10:17, EEST
June 14, 2022
Hi everyone,
I want to update the version of Prosys OPC UA SDK for Java that the application we develop uses to the latest version. In order to do that I need to upload the artifacts to our internal Nexus repo. We have done that for previous versions but it has been quite a long time and there is no information on how the update has been done. I have uploaded the jar file from the libs folder and the sources and javadoc zip files, but that does not seem to work as the javadoc needs to be a jar as well and there is no pom so the dependencies are not added to the classpath.
I can see that there is a maven installer, which installs it into the local repo and it does seem to generate a pom and convert the zip into jar.

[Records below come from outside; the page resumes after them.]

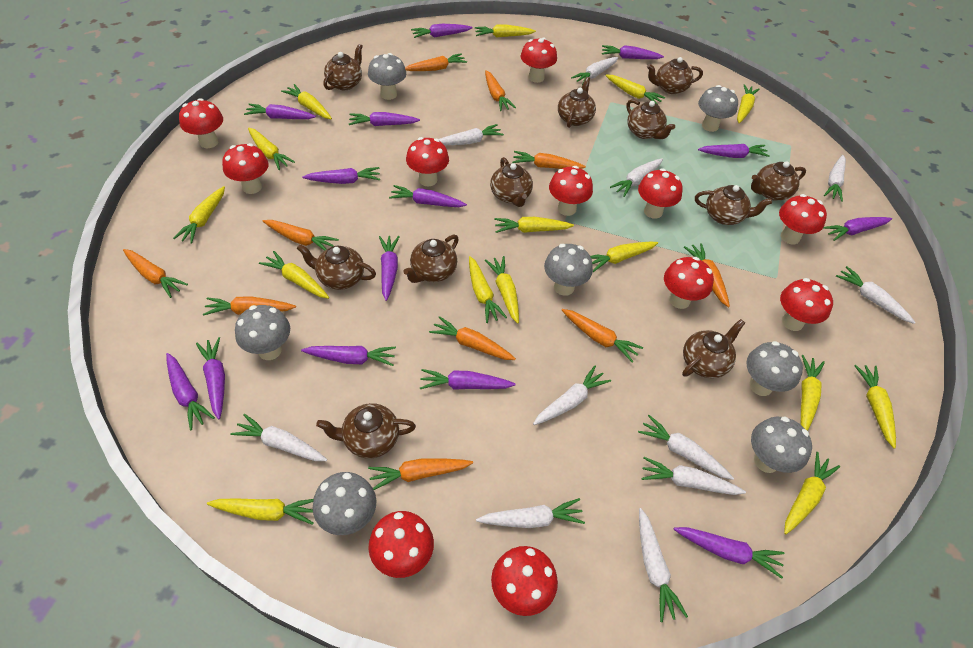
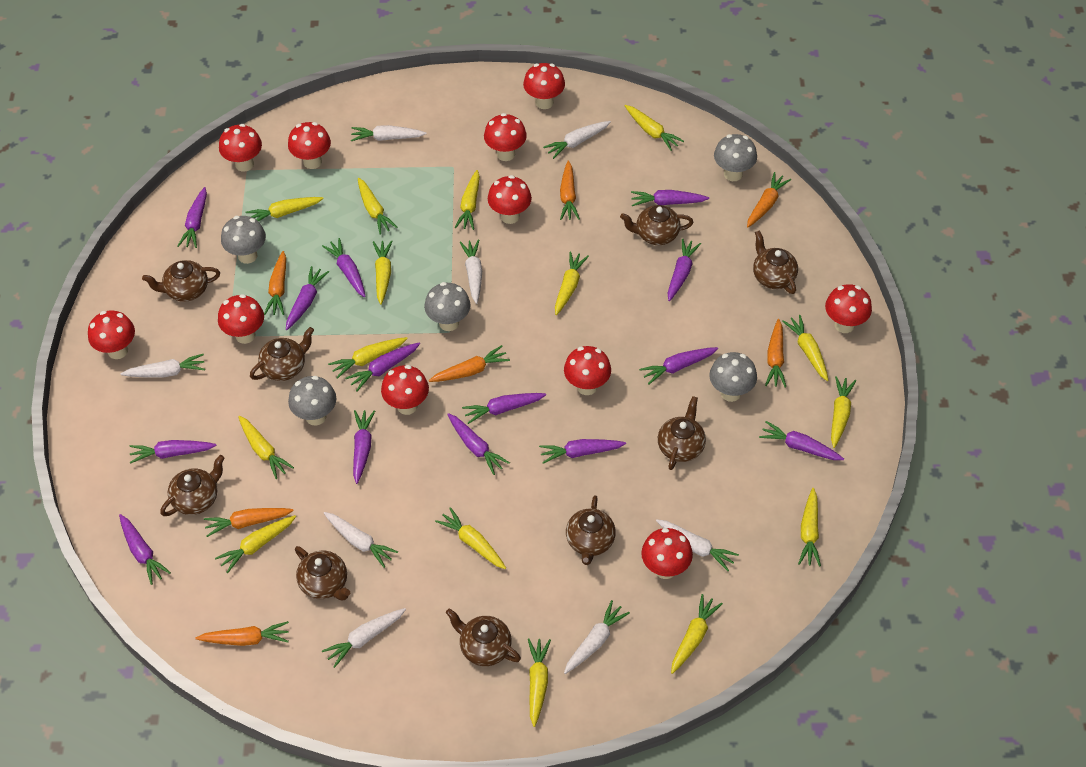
brown teapot: [297,244,376,290] [316,403,416,459] [323,44,363,90] [403,235,459,283] [490,157,533,207] [558,77,596,128] [626,99,675,139] [647,57,703,94] [682,319,745,378] [695,185,772,225] [751,161,806,200] = 11 -> [142,260,220,302] [160,455,224,516] [250,327,314,381] [295,546,350,600] [446,608,521,666] [566,495,616,565] [620,205,694,245] [658,396,706,470] [753,230,798,294] = 9
grey mushroom: [235,305,290,360] [313,472,377,535] [368,53,406,100] [544,244,593,296] [698,85,738,132] [746,341,803,396] [751,416,812,473] = 7 -> [221,216,266,264] [288,376,336,426] [424,282,471,331] [709,352,757,402] [714,134,757,181] = 5
orange carrot: [123,249,188,298] [203,296,296,316] [263,220,339,251] [368,458,473,490] [405,53,467,71] [429,316,516,360] [485,71,516,111] [512,151,586,169] [562,309,643,363] [684,243,730,307] = 10 -> [195,621,289,646] [204,508,294,537] [264,251,286,315] [429,345,510,382] [560,161,580,220] [747,172,791,227] [765,319,786,388] = 7
white carrot: [231,414,327,461] [439,124,504,145] [476,498,585,528] [533,366,611,425] [571,57,618,85] [610,159,663,197] [638,415,734,480] [639,508,688,622] [641,457,746,495] [824,155,846,202] [836,266,916,324] = 11 -> [120,354,205,377] [322,608,406,668] [324,512,398,568] [351,125,427,141] [460,239,482,304] [543,121,611,159] [564,600,630,674] [656,519,739,571] = 8

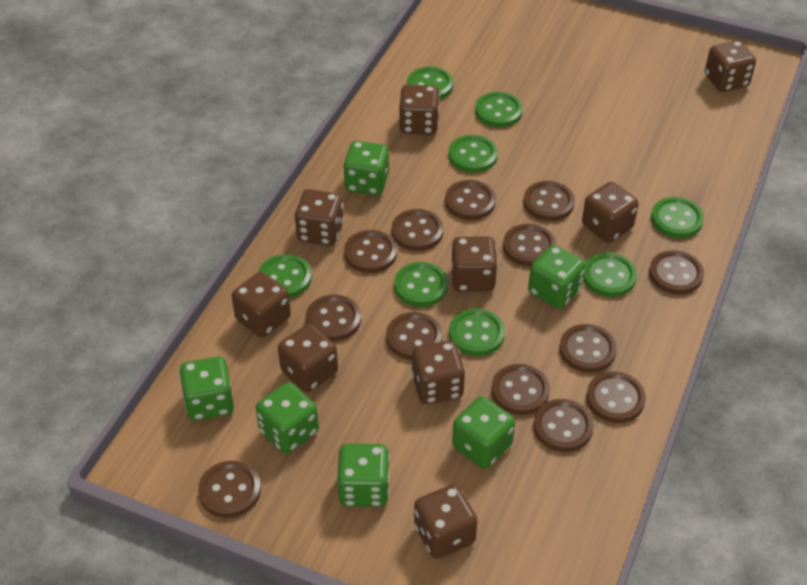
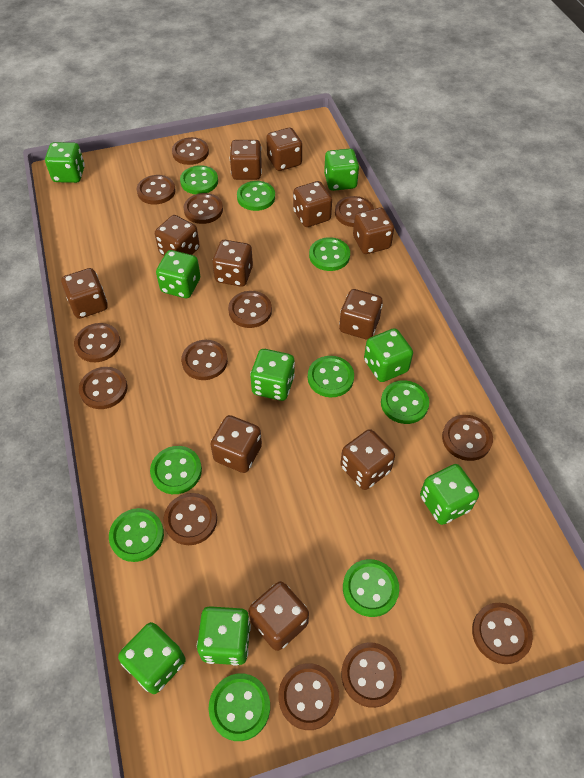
brown dice: [232,272,291,337] [278,324,338,392] [295,189,344,246] [399,85,440,135] [412,341,465,404] [414,484,478,559] [451,236,498,292] [582,182,639,243] [705,40,756,92] = 9 -> [61,268,108,319] [155,215,200,255] [210,415,262,473] [212,240,253,287] [230,140,262,180] [248,581,309,651] [266,128,302,171] [293,181,332,227] [339,289,383,340] [340,429,395,490] [353,208,394,254] = 11
green button: [258,254,312,298] [394,262,448,307] [407,67,453,100] [449,135,498,173] [449,309,505,356] [475,92,523,128] [583,253,637,297] [651,197,704,238] = 8 -> [109,508,164,562] [150,446,202,494] [180,165,218,194] [209,673,270,741] [237,181,275,211] [308,356,354,397] [309,237,350,271] [343,559,399,617] [381,380,429,424] = 9
green dice: [179,356,234,421] [256,382,319,454] [337,444,390,507] [343,141,389,195] [452,396,515,469] [528,245,586,309] = 6 -> [45,142,85,183] [118,622,186,694] [156,250,200,298] [197,606,251,666] [250,349,295,401] [324,149,359,191] [364,328,413,382] [420,464,479,525] = 8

My question is what is the correct way for generating the artifacts and uploading to internal Nexus repo?
12:12, EEST
April 3, 2012
Hi,
Sort of outside of the scope of the SDK, but if you just do the same as the ‘sdk_zip_root/maven-integration/maven-install-helper/pom.xml’ does it should work: Rename the javadoc .zip to .jar (jar files are just zip files) and use the pom from the ‘data’ directory i.e. ‘sdk_zip_root/maven-integration/maven-install-helper/data/pom.xml’. And use the SDK jar from the ‘sdk_zip_root/lib’ folder.
P.S.
I do not recommend putting the sources (zip renamed as .jar) there, the ‘maven-install-helper’ doesn’t also do that (same logic in all editions). The (pre-built) SDK jar in source editions is the same as in binary editions and thus obfuscated. The sources are however not obfuscated, so e.g. the names of private methods etc. do not match 1:1 the SDK jar, which can be problem for some tools. Also some tools do not use javadocs if sources are present in maven. Currently we do not provide an unobfuscated version of the SDK jar. One could be made manually using the sources, but in that case care should be taken to obfuscate it (preferably together with the application jar) before shipping.
15:54, EEST
June 14, 2022
Thanks for the suggestion.
I basically ended up doing something similar. Only I updated the ‘sdk_zip_root/maven-integration/maven-install-helper/pom.xml’ to add task for converting the sources from zip to jar (like there is one for the javadoc) and ran the installer. After that I uploaded the generated prosys pom and the prosys, sources and javadoc jars from my local .m2 repository to our Nexus repo. This seems to work fine: all prosys dependencies are added to the classpath and the javadoc and sources can be dowloaded by the IDE. It seems to me to be a bit “hacky” solution but I guess that’s fine as well.